
    I think our adult experience is going to be different in some ways because of the relatively unusual level of trauma that some of us have been through.

    I have a slight question of how much my symptoms/difficulties are borne out of autism and how much are borne out of (too many) years of social isolation and abuse.

    I'm not 'confirmed' Aspie, but I have a document that's reaching 30 pages of symptoms that align with autism dating through early childhood to adulthood.

    I'm happy to talk more and answer/ask more questions.

Reply
  • Hi, I'll go chronologically after a short introduction to my dad:

    I had an abusive dad who I strongly suspect has autism/Asperger's. He was abusive to me and my brothers yet 'doesn't remember' it. He is caring and has done a huge amount for us in childhood and adulthood. The 'not remembering years of verbal, physical and psychological abuse' is odd but I guess it is possible. I know how trauma can wipe out memory and this may have happened in a 'red mist' situation(?).

    For me (and my brothers), the abuse started very early in life. First memories were of physical abuse. This will/must have happened from age 3 (but perhaps earlier).

    The abuse was consistent and terrifying. No 'weapons' were used. Physically, it was hitting, shoving and throwing. The verbal/psychological side of things was pretty awful. I would say that side was more long-term damaging than the physical aspect.

━━━━━━━━━━━━━━━━━━━━━━━━━━━━━━

REQUIRED ACTIONS
(A) Decide whether each statement agrees with the text on autism and abuse: (i) the writer has been formally confirmed as an Aspie; (ii) the writer's first memories were of physical abuse; (iii) weapons were used in the abuse. For each, answer yes or no and quote the deciding words.
(B) Pick up the text on autism and abuse after its last sentence and keep writing it.

━━━━━━━━━━━━━━━━━━━━━━━━━━━━━━

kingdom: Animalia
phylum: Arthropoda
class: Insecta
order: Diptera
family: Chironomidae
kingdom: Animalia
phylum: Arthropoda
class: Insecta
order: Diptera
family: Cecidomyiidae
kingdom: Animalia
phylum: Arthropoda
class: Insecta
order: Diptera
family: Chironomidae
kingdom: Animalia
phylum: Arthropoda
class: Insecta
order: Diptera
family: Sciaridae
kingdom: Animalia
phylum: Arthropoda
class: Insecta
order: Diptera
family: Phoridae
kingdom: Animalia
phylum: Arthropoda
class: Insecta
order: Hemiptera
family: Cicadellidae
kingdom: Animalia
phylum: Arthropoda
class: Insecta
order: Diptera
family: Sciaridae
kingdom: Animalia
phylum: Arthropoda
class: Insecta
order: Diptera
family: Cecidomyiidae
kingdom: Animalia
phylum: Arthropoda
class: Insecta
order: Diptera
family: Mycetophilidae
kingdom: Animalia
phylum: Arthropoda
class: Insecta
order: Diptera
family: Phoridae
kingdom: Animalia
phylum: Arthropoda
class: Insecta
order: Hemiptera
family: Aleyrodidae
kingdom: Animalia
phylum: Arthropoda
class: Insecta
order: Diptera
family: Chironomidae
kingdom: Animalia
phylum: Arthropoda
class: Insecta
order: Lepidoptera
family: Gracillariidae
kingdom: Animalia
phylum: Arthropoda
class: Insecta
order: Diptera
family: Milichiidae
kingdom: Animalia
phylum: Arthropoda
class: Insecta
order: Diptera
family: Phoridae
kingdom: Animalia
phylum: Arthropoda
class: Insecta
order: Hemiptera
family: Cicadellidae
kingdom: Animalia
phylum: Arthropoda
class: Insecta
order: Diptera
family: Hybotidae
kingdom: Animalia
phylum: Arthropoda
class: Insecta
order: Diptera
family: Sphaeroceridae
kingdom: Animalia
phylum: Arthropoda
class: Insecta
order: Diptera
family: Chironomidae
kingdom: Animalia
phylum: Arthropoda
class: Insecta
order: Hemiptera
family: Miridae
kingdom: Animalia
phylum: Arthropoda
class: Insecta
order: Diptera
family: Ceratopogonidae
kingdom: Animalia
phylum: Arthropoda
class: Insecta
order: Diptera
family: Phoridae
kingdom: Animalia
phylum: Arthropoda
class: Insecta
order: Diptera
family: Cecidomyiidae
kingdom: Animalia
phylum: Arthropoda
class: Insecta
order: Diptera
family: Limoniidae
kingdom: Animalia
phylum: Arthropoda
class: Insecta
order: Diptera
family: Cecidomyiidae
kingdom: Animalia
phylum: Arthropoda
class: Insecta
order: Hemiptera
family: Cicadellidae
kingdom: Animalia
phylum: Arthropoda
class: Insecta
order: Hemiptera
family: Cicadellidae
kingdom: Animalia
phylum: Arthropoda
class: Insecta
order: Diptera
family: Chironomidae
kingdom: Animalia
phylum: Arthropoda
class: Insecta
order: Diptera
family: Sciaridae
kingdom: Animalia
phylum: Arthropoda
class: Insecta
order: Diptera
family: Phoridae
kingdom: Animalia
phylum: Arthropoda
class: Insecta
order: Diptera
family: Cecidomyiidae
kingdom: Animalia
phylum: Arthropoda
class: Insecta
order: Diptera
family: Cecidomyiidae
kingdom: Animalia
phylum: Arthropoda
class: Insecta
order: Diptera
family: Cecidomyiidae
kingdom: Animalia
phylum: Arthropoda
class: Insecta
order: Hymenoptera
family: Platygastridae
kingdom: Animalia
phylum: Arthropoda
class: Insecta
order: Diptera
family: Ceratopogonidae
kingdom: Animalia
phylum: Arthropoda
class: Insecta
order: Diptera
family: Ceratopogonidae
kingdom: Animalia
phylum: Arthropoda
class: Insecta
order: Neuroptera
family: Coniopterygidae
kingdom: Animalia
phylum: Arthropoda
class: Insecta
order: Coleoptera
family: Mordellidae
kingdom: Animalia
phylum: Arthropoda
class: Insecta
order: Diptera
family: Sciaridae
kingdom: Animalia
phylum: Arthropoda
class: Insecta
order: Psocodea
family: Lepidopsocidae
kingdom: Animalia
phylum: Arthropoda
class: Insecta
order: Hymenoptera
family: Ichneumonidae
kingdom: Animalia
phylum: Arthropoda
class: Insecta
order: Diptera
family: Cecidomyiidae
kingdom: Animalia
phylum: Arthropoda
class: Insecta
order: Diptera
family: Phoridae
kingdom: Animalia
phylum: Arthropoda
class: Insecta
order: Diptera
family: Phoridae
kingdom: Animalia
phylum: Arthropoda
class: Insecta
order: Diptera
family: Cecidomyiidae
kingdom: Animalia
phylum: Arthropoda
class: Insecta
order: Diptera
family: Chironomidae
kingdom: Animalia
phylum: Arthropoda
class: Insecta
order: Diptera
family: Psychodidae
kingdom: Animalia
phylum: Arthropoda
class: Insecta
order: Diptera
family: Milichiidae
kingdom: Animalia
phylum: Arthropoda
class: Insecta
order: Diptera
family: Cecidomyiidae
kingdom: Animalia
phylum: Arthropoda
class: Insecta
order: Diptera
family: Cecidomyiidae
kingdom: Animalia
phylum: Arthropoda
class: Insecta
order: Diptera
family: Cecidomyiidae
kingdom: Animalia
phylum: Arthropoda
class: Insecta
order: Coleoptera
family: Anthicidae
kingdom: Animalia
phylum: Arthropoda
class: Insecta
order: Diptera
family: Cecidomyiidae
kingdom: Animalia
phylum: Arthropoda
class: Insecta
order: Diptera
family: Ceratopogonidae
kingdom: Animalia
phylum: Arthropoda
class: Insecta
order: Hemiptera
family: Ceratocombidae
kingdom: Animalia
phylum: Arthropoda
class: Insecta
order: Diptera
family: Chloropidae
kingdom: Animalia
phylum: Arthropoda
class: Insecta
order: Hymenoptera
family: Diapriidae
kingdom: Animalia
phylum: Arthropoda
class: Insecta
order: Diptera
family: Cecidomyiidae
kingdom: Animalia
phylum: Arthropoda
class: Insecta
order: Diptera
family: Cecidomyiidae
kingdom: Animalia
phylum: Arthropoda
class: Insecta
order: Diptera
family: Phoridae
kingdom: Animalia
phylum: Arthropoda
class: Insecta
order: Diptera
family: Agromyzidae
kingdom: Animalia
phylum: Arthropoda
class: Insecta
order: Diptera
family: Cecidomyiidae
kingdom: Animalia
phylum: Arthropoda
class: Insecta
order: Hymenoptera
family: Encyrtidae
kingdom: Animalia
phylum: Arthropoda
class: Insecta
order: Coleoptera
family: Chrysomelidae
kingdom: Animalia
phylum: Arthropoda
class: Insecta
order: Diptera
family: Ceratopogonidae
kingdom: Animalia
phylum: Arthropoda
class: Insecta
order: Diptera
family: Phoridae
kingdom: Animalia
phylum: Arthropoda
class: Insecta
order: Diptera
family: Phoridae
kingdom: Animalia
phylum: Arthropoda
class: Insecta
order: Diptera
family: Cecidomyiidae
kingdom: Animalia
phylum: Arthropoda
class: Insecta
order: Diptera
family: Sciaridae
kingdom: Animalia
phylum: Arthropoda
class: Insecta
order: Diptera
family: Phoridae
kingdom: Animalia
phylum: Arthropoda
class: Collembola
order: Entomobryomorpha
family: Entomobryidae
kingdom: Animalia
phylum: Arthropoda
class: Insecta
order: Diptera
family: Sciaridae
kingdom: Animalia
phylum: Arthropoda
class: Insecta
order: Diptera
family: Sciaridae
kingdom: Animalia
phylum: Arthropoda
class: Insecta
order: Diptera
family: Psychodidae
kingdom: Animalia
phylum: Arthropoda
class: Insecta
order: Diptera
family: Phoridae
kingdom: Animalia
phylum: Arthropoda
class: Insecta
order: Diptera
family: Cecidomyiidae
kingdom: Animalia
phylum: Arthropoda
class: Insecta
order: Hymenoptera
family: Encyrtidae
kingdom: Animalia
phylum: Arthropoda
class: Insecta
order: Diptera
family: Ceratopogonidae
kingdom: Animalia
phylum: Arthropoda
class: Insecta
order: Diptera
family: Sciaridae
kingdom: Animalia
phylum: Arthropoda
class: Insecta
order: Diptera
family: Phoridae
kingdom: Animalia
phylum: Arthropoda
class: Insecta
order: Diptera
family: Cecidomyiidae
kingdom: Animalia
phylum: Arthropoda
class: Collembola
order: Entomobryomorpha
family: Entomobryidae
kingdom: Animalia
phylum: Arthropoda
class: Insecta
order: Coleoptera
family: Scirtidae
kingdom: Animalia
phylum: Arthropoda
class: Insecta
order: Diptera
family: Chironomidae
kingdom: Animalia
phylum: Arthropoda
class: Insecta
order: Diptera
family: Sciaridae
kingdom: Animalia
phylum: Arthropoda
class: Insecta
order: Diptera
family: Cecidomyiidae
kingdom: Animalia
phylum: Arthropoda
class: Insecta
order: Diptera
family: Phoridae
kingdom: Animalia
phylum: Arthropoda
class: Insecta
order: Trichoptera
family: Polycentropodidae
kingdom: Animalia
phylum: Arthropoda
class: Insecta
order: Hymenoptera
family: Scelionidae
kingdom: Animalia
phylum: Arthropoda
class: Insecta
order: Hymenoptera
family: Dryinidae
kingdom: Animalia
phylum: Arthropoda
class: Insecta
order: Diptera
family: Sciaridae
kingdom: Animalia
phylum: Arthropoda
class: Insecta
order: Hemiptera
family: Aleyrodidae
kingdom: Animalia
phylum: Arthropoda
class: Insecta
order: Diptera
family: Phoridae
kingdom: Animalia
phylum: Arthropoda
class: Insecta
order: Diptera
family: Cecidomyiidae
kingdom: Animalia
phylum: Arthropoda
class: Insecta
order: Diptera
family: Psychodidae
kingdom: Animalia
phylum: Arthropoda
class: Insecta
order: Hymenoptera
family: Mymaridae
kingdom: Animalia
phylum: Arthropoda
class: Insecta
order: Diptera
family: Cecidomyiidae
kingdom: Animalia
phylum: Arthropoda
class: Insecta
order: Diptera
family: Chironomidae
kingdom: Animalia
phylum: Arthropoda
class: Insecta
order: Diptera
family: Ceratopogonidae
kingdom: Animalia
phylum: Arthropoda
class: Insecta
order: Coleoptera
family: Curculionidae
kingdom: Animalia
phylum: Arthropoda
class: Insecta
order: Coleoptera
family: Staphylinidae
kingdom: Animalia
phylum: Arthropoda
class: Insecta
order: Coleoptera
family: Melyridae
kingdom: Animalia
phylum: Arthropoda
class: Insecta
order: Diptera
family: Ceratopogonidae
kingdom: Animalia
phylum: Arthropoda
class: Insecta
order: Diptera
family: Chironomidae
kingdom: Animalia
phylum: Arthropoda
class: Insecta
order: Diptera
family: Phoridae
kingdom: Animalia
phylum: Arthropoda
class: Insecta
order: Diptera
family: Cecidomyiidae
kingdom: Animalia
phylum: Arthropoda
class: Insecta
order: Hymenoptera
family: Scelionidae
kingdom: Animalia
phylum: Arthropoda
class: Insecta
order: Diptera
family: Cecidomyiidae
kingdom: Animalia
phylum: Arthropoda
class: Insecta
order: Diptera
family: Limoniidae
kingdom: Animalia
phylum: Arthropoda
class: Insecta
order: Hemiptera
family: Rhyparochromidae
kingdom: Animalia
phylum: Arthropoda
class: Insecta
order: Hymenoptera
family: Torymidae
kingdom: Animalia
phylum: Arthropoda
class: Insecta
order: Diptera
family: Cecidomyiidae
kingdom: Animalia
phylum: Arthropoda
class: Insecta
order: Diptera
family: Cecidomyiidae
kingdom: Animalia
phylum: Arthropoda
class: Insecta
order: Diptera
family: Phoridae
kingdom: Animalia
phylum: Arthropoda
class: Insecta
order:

━━━━━━━━━━━━━━━━━━━━━━━━━━━━━━

RESPONSES FOR EACH TASK
(A)
(i) No: "I'm not 'confirmed' Aspie"
(ii) Yes: "First memories were of physical abuse."
(iii) No: "No 'weapons' were used."

(B)
    The school bullying I had was physical and verbal. The home abuse was worse. Aged 13-ish, my dream in life was to be able to buy a suit of armour when I became an adult.

    Aged 11, I was diagnosed with type 1 diabetes. I became a nightmare and was sadly violent to my brothers.

    My mum who herself says "I was never a hands on mother", left our family at the same time. She only came home at weekends. So, the only parent was the violent one who did a lot practically for us but had no proper emotional connection with me or my brothers.

    Throughout the whole of secondary school and 6th form college, my brothers and I were isolated from children our age outside of school. Bearing in mind that at school, social interaction was relatively low as I was either deep in learning or playing football, so picking up on social cues was not so high as for children who were having the 'normal' level of social contact.

    At age 16-ish, I developed enough height/presence to stand up to my dad that eventually caused him to back off. He only stopped when he was essentially 'threatened' with a son who could now stand up from himself (urgh).

    I was consistently among the very smartest in my class all through school until I developed depression aged 16. Then I started to weaken academically. 

    When I went to University, I wrote on my lecture notes "I feel like a 12 year old in a sea of 18 year olds".

    [I'll fast forward]

    Aged 38 (as I now am), I have recently been nudged enough by one GP and a good friend to look into Asperger's. I have and I see many parallels to the point that I consider that I very likely am Aspie.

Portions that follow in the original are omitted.